START Quoted passage
At home, we've got a permanent Comhem broadband fiber connection offering 10 Mb/s down & up. Its actual performance is about 9 down and 10 up, which is OK. I like to have a swift uplink since I send a lot of large files and keep my data on a DAV server for easy access from the four computers I work with. This, to the majority who have never heard of a DAV server, means that with a slow uplink, it would take a lot of time for me to save my work when I press CTRL-S.

(A funny thing about permanent internet cabling in Swedish apartment houses is that its endpoint is usually installed right inside the front door. This is of course a sign of how new this utility is: nobody would accept to have their electricity, their phone line, their water pipe, their drainpipe or their central heating ending at the front door.)
END Quoted passage
### Apply what you read
• 1. Quote the broadband passage from "(A funny thing" to "the front door.)".
• 2. Continue the passage about the home broadband connection from its last sentence.
START Data records
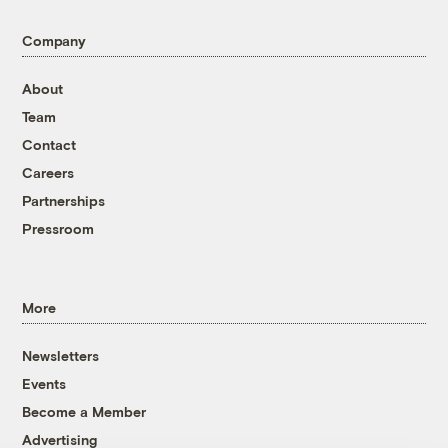
Company
About
Team
Contact
Careers
Partnerships
Pressroom
More
Newsletters
Events
Become a Member
Advertising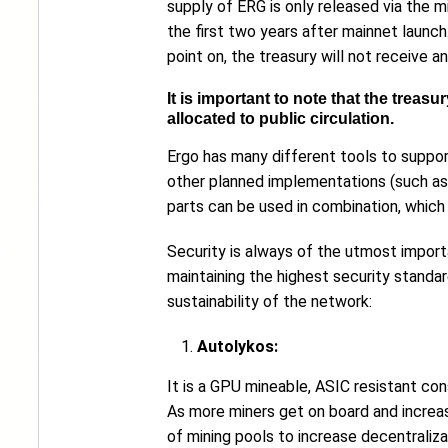
supply of ERG is only released via the 
the first two years after mainnet launc
point on, the treasury will not receive 
It is important to note that the trea
allocated to public circulation.
Ergo has many different tools to suppor
other planned implementations (such as
parts can be used in combination, which
Security is always of the utmost import
maintaining the highest security standa
sustainability of the network:
Autolykos:
It is a GPU mineable, ASIC resistant con
As more miners get on board and increase
of mining pools to increase decentraliza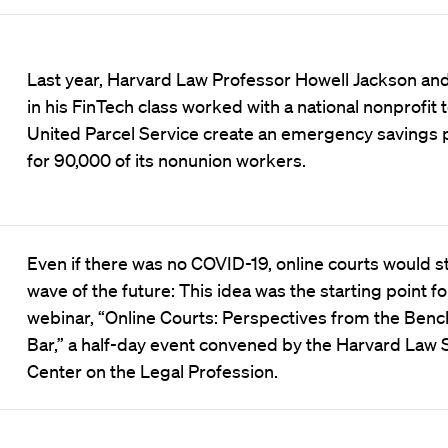
Last year, Harvard Law Professor Howell Jackson an
in his FinTech class worked with a national nonprofit 
United Parcel Service create an emergency savings
for 90,000 of its nonunion workers.
Even if there was no COVID-19, online courts would sti
wave of the future: This idea was the starting point fo
webinar, “Online Courts: Perspectives from the Benc
Bar,” a half-day event convened by the Harvard Law 
Center on the Legal Profession.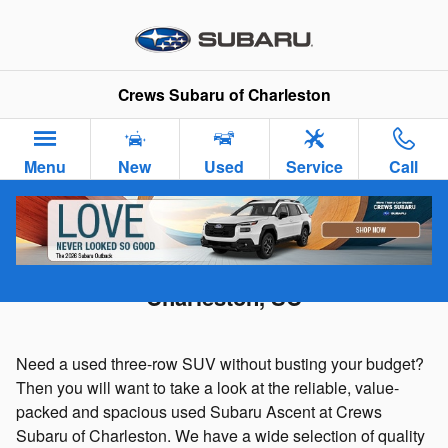
Skip to main content
Crews Subaru of Charleston
Menu
New
Used
Service
Call
Used Subaru Ascent For Sale in
Charleston, SC
Need a used three-row SUV without busting your budget?
Then you will want to take a look at the reliable, value-
packed and spacious used Subaru Ascent at Crews
Subaru of Charleston. We have a wide selection of quality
END Data records
### Answers below
• 1.
(A funny thing about permanent internet cabling in Swedish apartment houses is that its endpoint is usually installed right inside the front door. This is of course a sign of how new this utility is: nobody would accept to have their electricity, their phone line, their water pipe, their drainpipe or their central heating ending at the front door.)

• 2.
Glocalnet recently offered me an ADSL connection that would be cheaper than the fiber connection and give us "up to 24" Mb/s down and 1 up. ADSL is a temperamental technology as it relies on the copper lines of the old phone network. Its performance varies both with the distance from your socket to the station and with the length of the cable from the socket to the modem! This means that it's basically impossible for an ISP to predict what kind of performance you're going to get. Still, I hoped I might get a doubled download speed (18 Mb/s) for less than I was paying for fiber, so I ordered the service.

Sadly, I got unimpressive bandwidth. Using Bredbandskollen to check, I found that even with a really short phone cable I only got 12 down and 1 up. I'd rather keep paying a bit more and keep my fast uplink. So now I need to extricate myself from the service. I guess nobody actually gets 24 Mb/s from an ADSL connection.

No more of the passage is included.